Japan's industry ministry provides 387.3 billion yen to develop domestic physical AI model for robots

Japan will provide 387.3 billion yen to build a domestic physical AI model. The project aims to help local robotics firms close the gap with the US and China.

Categorized in: AI News IT and Development
Published on: Jul 01, 2026
Japan's industry ministry provides 387.3 billion yen to develop domestic physical AI model for robots

Japan's industry ministry said Tuesday it will provide 387.3 billion yen in aid for a project to develop a domestic multimodal foundation model that serves as the brain for physical AI systems controlling robots. The move aims to make the model widely available to Japanese companies and help the country close the gap with the United States and China in AI-driven robotics.

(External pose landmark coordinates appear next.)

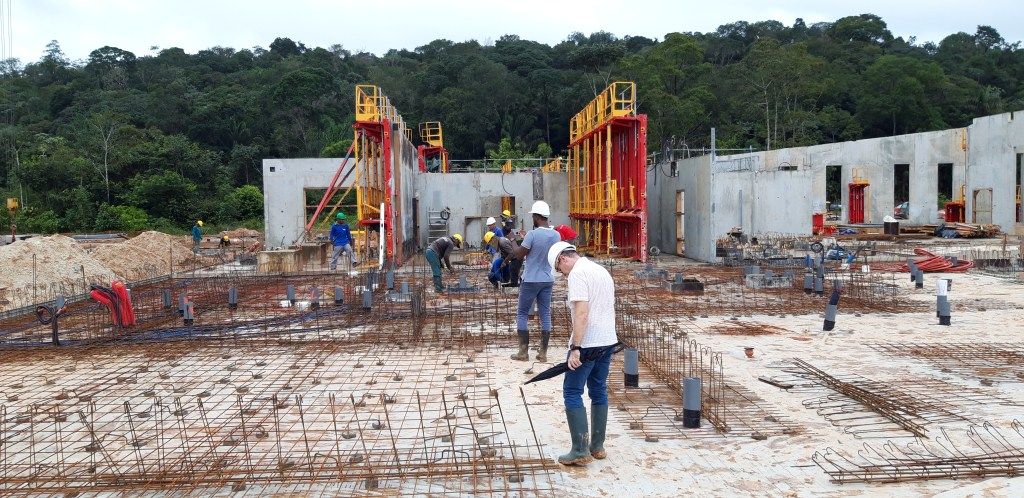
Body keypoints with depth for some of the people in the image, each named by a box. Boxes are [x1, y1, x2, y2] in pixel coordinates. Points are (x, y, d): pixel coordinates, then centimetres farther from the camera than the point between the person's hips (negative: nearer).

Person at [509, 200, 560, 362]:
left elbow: (519, 255, -11)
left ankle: (523, 352, 5)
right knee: (545, 315, 8)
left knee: (522, 314, 6)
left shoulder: (532, 234, -18)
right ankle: (543, 353, 10)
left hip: (531, 281, -5)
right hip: (548, 280, 6)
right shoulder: (556, 235, 2)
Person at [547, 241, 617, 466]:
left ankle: (580, 451, -3)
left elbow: (581, 313, -22)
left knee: (572, 393, -2)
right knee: (599, 392, 15)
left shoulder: (577, 273, -13)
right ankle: (597, 447, 21)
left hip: (587, 343, -9)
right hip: (608, 340, 9)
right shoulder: (602, 270, 17)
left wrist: (575, 348, -23)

The consortium behind the model

Noetra Corp., a Japanese company founded by firms including SoftBank Corp., leads the project. Engineers from SoftBank and AI startup Preferred Networks Inc. will contribute to the development. The National Institute of Advanced Industrial Science and Technology (AIST) will support Noetra by coordinating with research institutions at home and abroad. The effort targets a model type that combines language, vision, and other sensory data-an area closely related to Generative AI and LLM research.

A five-year roadmap of iterative releases

Under the five-year project, Noetra and AIST plan to release a foundation model as early as this fiscal year. They will release an improved version every fiscal year, using data obtained from manufacturers and other companies. This cadence is designed to keep the model aligned with real-world industrial requirements, not just academic benchmarks.

Why this matters for IT and development

For developers and IT professionals working in robotics, industrial automation, or AI integration, a government-backed, domestically developed foundation model could lower the barrier to entry for creating advanced robotic systems. The model's planned wide availability to Japanese companies means in-house teams and startups alike can build on a shared, country-specific AI base. The project's emphasis on incorporating real-world data from manufacturers suggests the model will be tuned for practical use cases. With engineers from SoftBank and Preferred Networks contributing, the model may also draw on expertise in telecom infrastructure and edge AI, areas that often intersect with AI Agents & Automation. As Japan seeks to reduce reliance on foreign AI platforms, this initiative could influence how global supply chains adopt AI-driven robotics.